Directions for this task.
Leaving the pictures aside, return the listing exactly as it appears.
━━━━━━━━━━━━━━━━━━━━━━━━━━━━━━
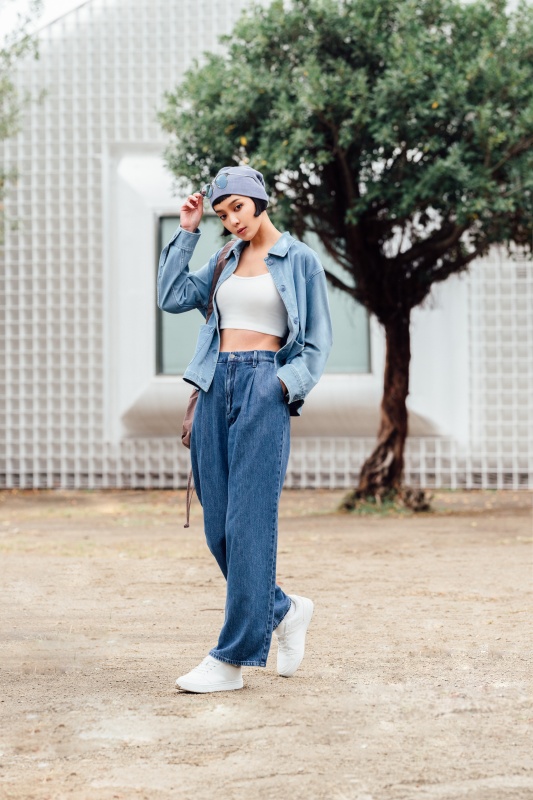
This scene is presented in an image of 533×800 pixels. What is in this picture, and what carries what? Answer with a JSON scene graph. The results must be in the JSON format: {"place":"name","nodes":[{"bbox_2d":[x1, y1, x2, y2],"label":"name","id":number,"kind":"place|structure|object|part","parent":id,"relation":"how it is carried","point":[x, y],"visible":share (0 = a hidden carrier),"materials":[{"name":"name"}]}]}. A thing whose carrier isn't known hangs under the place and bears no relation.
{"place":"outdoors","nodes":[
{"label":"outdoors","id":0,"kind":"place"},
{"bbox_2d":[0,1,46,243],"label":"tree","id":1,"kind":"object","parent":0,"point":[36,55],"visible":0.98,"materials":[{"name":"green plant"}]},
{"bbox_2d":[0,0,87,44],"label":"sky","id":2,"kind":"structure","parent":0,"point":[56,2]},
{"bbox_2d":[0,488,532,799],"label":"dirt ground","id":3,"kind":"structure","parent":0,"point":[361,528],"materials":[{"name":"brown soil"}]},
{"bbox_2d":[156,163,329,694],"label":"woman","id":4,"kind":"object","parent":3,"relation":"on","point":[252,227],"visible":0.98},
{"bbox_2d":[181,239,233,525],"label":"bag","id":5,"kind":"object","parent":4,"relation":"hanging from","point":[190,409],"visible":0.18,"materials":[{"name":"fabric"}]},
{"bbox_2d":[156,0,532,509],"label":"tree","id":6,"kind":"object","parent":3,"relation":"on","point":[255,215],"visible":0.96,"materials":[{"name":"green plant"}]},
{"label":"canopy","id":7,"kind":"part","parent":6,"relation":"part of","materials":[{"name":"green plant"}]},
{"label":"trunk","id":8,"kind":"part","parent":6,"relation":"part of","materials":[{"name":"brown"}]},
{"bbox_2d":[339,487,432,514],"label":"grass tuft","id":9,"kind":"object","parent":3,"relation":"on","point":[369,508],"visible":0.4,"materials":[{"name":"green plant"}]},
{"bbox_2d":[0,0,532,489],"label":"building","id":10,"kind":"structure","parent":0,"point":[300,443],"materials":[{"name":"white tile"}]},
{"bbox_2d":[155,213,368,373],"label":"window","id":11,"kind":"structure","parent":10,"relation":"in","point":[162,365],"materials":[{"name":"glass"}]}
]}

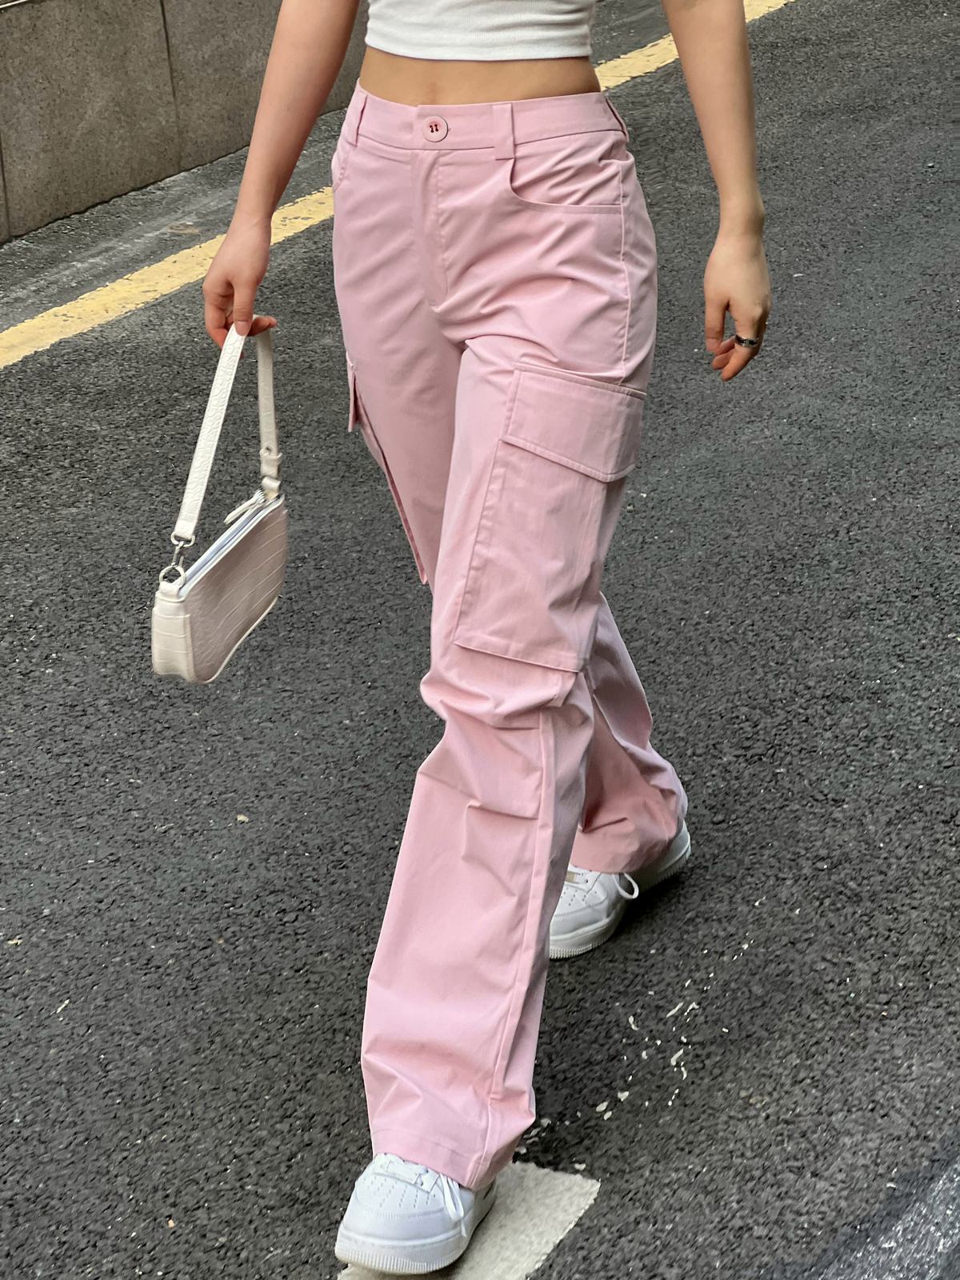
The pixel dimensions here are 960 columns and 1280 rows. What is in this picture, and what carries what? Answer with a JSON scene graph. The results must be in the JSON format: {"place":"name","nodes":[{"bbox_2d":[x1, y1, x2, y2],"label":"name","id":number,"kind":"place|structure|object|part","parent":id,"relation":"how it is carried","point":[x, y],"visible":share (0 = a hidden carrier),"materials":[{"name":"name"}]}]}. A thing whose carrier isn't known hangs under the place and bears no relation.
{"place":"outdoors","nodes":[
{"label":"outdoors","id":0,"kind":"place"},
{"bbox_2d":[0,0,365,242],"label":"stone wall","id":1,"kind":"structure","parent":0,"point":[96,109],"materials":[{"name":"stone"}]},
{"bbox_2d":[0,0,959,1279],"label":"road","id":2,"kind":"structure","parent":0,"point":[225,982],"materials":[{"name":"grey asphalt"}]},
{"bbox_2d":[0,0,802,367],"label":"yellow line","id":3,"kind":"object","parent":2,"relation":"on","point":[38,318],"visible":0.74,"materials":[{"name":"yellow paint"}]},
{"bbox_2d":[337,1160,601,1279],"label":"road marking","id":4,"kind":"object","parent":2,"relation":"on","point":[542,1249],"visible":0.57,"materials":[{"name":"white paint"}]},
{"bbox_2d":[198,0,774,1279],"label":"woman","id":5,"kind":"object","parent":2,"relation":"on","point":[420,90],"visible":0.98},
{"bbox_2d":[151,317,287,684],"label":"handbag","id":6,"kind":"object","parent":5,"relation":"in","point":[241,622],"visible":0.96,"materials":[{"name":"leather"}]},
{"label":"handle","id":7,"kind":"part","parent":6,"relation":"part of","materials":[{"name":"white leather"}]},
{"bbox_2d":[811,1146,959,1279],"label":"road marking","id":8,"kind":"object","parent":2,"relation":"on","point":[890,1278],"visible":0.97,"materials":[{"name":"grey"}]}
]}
━━━━━━━━━━━━━━━━━━━━━━━━━━━━━━
Problem solution.
This scene is presented in an image of 533×800 pixels. What is in this picture, and what carries what? Answer with a JSON scene graph. The results must be in the JSON format: {"place":"name","nodes":[{"bbox_2d":[x1, y1, x2, y2],"label":"name","id":number,"kind":"place|structure|object|part","parent":id,"relation":"how it is carried","point":[x, y],"visible":share (0 = a hidden carrier),"materials":[{"name":"name"}]}]}. A thing whose carrier isn't known hangs under the place and bears no relation.
{"place":"outdoors","nodes":[
{"label":"outdoors","id":0,"kind":"place"},
{"bbox_2d":[0,1,46,243],"label":"tree","id":1,"kind":"object","parent":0,"point":[36,55],"visible":0.98,"materials":[{"name":"green plant"}]},
{"bbox_2d":[0,0,87,44],"label":"sky","id":2,"kind":"structure","parent":0,"point":[56,2]},
{"bbox_2d":[0,488,532,799],"label":"dirt ground","id":3,"kind":"structure","parent":0,"point":[361,528],"materials":[{"name":"brown soil"}]},
{"bbox_2d":[156,163,329,694],"label":"woman","id":4,"kind":"object","parent":3,"relation":"on","point":[252,227],"visible":0.98},
{"bbox_2d":[181,239,233,525],"label":"bag","id":5,"kind":"object","parent":4,"relation":"hanging from","point":[190,409],"visible":0.18,"materials":[{"name":"fabric"}]},
{"bbox_2d":[156,0,532,509],"label":"tree","id":6,"kind":"object","parent":3,"relation":"on","point":[255,215],"visible":0.96,"materials":[{"name":"green plant"}]},
{"label":"canopy","id":7,"kind":"part","parent":6,"relation":"part of","materials":[{"name":"green plant"}]},
{"label":"trunk","id":8,"kind":"part","parent":6,"relation":"part of","materials":[{"name":"brown"}]},
{"bbox_2d":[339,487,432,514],"label":"grass tuft","id":9,"kind":"object","parent":3,"relation":"on","point":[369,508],"visible":0.4,"materials":[{"name":"green plant"}]},
{"bbox_2d":[0,0,532,489],"label":"building","id":10,"kind":"structure","parent":0,"point":[300,443],"materials":[{"name":"white tile"}]},
{"bbox_2d":[155,213,368,373],"label":"window","id":11,"kind":"structure","parent":10,"relation":"in","point":[162,365],"materials":[{"name":"glass"}]}
]}

The pixel dimensions here are 960 columns and 1280 rows. What is in this picture, and what carries what? Answer with a JSON scene graph. The results must be in the JSON format: {"place":"name","nodes":[{"bbox_2d":[x1, y1, x2, y2],"label":"name","id":number,"kind":"place|structure|object|part","parent":id,"relation":"how it is carried","point":[x, y],"visible":share (0 = a hidden carrier),"materials":[{"name":"name"}]}]}. A thing whose carrier isn't known hangs under the place and bears no relation.
{"place":"outdoors","nodes":[
{"label":"outdoors","id":0,"kind":"place"},
{"bbox_2d":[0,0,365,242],"label":"stone wall","id":1,"kind":"structure","parent":0,"point":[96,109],"materials":[{"name":"stone"}]},
{"bbox_2d":[0,0,959,1279],"label":"road","id":2,"kind":"structure","parent":0,"point":[225,982],"materials":[{"name":"grey asphalt"}]},
{"bbox_2d":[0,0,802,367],"label":"yellow line","id":3,"kind":"object","parent":2,"relation":"on","point":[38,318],"visible":0.74,"materials":[{"name":"yellow paint"}]},
{"bbox_2d":[337,1160,601,1279],"label":"road marking","id":4,"kind":"object","parent":2,"relation":"on","point":[542,1249],"visible":0.57,"materials":[{"name":"white paint"}]},
{"bbox_2d":[198,0,774,1279],"label":"woman","id":5,"kind":"object","parent":2,"relation":"on","point":[420,90],"visible":0.98},
{"bbox_2d":[151,317,287,684],"label":"handbag","id":6,"kind":"object","parent":5,"relation":"in","point":[241,622],"visible":0.96,"materials":[{"name":"leather"}]},
{"label":"handle","id":7,"kind":"part","parent":6,"relation":"part of","materials":[{"name":"white leather"}]},
{"bbox_2d":[811,1146,959,1279],"label":"road marking","id":8,"kind":"object","parent":2,"relation":"on","point":[890,1278],"visible":0.97,"materials":[{"name":"grey"}]}
]}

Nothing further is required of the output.